Germany had a genocidal policy with the Polish Jews and for the Polish Catholic majority first targeted the political, religious and intellectual leaders. In 1939 tens of thousands of wealthy landowners, clergymen and members of the intelligentsia were either murdered in mass executions or sent to prisons and concentration camps. In the summer of 1940 the Germans rounded up several thousand more members of the intelligentsia and shot them outside Warsaw in the Kampinos forest near Palmiry and inside the city at the Pawiak prison. Seeking to destroy Polish culture, they closed or destroyed universities, schools, seminaries, churches and convents, museums, libraries and scientific laboratories and demolished hundreds of monuments to national heroes. Germans seized many crying children to be racially screened for possible adoption by German parents in the “SS Fount of Life” program, where thousands were chosen for Germanization. Many thousands more were rejected and sent to children’s homes or killed, some at Auschwitz by phenol injections.

Between 1939 and 1945 at least 1.5 million Polish citizens were transported to the Reich for labor against their will. Among the many camps they were sent to, an estimated 140,000-150,000 were brought to Auschwitz and in that camp alone 70,000-75,000 died there as victims of executions, cruel medical experiments, starvation and disease.

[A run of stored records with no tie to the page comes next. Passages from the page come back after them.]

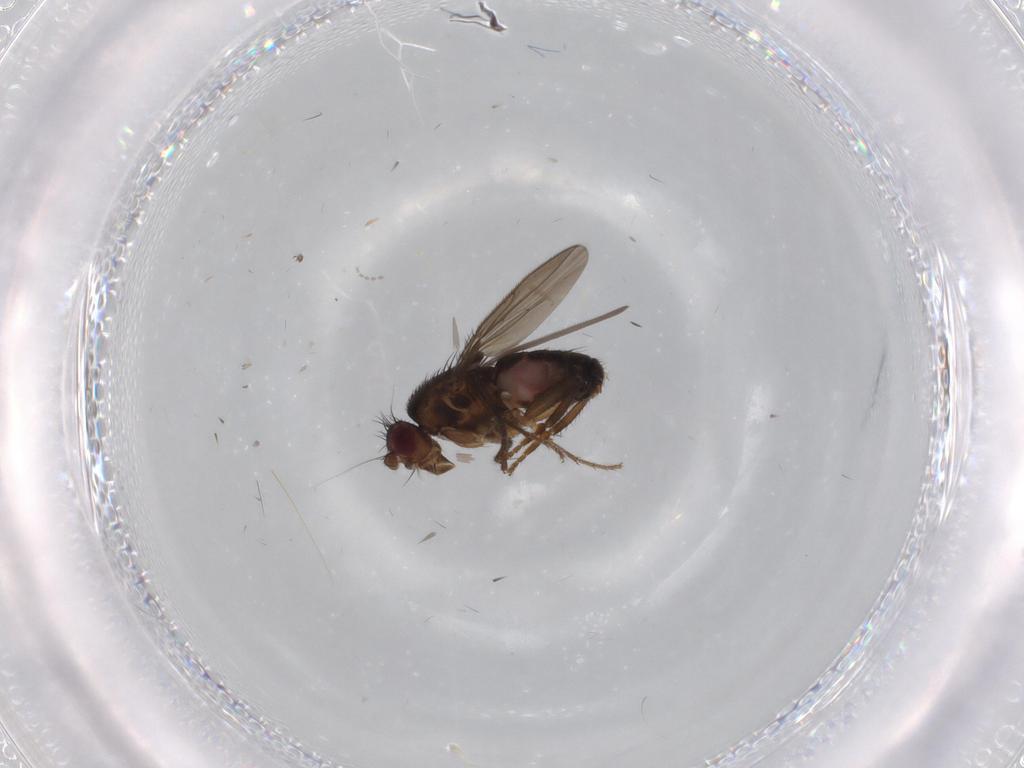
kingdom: Animalia
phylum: Arthropoda
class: Insecta
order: Diptera
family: Cecidomyiidae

Poland had one of the largest underground movements in Europe, including the Polish government in exile in London. The universities of Warsaw, Cracow, and Lvov all operated clandestinely, as did an underground armed force. With the approach of the Soviet army imminent, the underground launched an uprising in Warsaw against the German army on Aug. 1, 1944, during which nearly 225,000 Poles, mostly civilians, died, and the Germans deported hundreds of thousands of men, women and children to concentration and forced labor camps.

In total three million Jewish Poles died and an estimated 1.8 to 1.9 million non-Jewish Polish citizens died in the invasion, uprising, prisons, forced labor and concentration camps, and during the allies’ military campaign of 1944-1945 to liberate Poland.